** Vorliegender Text **

_ _ _ _

Laut Caritas steigt die Zahl der Pflegebedürftigen bis 2050 von 450.000 auf 750.000 Menschen. Weil die Österreicher "statistisch gesehen immer älter werden" sei es "verantwortungslos, aktuelle Schwachstellen in der Versorgung den nachfolgenden Generationen zu überlassen", argumentierte Landau.
Der Caritas-Präsident plädierte angesichts der 1,4 Millionen Betroffenen, die entweder pflegebedürftig sind oder Angehörige pflegen, für eine "neue und vor allem solidarische Finanzierungslogik". Das sei auch wegen der neun verschiedenen Pflege- und Betreuungssysteme nötig, meinte Landau, der sich eine "Harmonisierung" der unterschiedlichen Leistungen und Angebote wünscht.

_ _ _ _

** Aufgeführte Einträge **
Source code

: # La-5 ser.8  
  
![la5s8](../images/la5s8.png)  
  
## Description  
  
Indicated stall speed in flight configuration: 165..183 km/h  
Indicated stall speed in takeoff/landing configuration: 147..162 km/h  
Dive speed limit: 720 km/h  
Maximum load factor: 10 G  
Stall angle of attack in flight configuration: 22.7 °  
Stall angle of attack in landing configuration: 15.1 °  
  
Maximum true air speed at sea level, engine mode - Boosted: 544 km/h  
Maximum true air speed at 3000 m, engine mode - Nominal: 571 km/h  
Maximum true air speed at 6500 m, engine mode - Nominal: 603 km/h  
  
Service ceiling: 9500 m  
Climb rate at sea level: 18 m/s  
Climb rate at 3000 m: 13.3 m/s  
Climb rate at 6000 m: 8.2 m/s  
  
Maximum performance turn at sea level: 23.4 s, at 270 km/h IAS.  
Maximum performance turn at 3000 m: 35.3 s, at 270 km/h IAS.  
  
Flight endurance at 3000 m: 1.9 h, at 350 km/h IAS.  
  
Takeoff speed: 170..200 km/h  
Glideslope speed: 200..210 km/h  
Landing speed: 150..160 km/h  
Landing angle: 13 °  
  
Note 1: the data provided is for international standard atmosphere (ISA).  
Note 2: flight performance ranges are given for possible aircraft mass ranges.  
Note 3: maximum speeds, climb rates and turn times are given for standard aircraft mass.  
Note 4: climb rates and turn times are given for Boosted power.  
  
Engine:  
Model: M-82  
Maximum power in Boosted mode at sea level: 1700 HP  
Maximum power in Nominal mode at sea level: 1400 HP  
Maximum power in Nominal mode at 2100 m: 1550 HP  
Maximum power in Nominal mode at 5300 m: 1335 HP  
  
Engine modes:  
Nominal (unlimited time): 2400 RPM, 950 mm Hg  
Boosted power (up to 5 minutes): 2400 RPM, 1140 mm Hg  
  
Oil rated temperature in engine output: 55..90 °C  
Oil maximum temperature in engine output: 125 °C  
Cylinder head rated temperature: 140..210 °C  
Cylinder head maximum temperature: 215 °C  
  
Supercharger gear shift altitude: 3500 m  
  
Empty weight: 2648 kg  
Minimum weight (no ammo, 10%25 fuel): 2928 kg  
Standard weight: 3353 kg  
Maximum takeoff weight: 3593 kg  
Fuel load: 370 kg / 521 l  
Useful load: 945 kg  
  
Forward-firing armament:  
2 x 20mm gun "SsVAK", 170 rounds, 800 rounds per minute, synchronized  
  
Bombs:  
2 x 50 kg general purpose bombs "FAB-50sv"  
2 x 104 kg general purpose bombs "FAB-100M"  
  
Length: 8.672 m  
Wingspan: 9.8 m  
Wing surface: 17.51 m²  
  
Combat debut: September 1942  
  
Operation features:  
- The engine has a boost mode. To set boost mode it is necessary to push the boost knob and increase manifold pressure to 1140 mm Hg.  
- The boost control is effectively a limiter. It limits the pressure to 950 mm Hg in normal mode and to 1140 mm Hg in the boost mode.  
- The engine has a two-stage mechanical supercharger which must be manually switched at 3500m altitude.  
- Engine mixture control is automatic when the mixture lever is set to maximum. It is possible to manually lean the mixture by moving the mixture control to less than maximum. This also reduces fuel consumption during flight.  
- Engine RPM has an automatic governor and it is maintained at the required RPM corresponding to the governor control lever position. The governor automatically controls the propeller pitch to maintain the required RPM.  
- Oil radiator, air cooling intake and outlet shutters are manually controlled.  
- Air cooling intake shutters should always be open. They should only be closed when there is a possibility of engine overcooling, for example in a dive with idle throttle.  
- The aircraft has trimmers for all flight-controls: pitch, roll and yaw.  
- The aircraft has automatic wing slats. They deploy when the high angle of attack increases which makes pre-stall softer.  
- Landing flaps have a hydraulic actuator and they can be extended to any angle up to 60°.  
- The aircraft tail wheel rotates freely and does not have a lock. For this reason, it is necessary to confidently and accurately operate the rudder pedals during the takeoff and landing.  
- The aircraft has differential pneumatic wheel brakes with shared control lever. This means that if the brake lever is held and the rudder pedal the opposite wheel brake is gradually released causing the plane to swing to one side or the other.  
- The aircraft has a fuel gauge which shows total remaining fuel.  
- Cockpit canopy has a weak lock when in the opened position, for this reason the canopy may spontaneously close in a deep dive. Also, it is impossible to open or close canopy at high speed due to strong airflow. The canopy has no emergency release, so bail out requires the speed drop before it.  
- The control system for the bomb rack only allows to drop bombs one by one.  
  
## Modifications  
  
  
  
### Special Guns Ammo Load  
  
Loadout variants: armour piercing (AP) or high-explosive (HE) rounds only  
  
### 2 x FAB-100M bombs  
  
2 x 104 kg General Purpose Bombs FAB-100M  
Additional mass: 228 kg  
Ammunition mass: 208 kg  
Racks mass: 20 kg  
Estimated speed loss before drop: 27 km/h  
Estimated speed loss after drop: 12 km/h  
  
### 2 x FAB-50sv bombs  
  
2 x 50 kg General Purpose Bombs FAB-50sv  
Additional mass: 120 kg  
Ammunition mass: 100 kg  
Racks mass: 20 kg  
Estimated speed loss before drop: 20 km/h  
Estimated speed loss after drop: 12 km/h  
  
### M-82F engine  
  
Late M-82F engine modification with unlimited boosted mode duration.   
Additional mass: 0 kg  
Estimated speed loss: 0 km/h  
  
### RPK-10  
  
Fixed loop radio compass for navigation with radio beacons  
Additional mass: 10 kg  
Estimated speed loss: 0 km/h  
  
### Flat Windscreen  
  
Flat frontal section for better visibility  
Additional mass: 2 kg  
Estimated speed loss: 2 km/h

_ _ _ _

** Aufgaben **
a) Geben Sie einen Abschnitt aus dem Text zur Pflege wörtlich wieder: Beginnen Sie bei den Worten „Laut Caritas steigt“ und enden Sie nach „und Angebote wünscht.“.
b) Beantworten Sie anhand des Textes zur Pflege die folgenden Fragen:
(i) Auf wie viele Menschen steigt laut Caritas die Zahl der Pflegebedürftigen bis 2050?
(ii) Wie viele Betroffene, die pflegebedürftig sind oder Angehörige pflegen, werden genannt?
(iii) Wie viele verschiedene Pflege- und Betreuungssysteme werden erwähnt?

** Lösungen **
a)
Laut Caritas steigt die Zahl der Pflegebedürftigen bis 2050 von 450.000 auf 750.000 Menschen. Weil die Österreicher "statistisch gesehen immer älter werden" sei es "verantwortungslos, aktuelle Schwachstellen in der Versorgung den nachfolgenden Generationen zu überlassen", argumentierte Landau.
Der Caritas-Präsident plädierte angesichts der 1,4 Millionen Betroffenen, die entweder pflegebedürftig sind oder Angehörige pflegen, für eine "neue und vor allem solidarische Finanzierungslogik". Das sei auch wegen der neun verschiedenen Pflege- und Betreuungssysteme nötig, meinte Landau, der sich eine "Harmonisierung" der unterschiedlichen Leistungen und Angebote wünscht.

b)
(i) Auf 750.000 Menschen.
(ii) 1,4 Millionen.
(iii) Neun.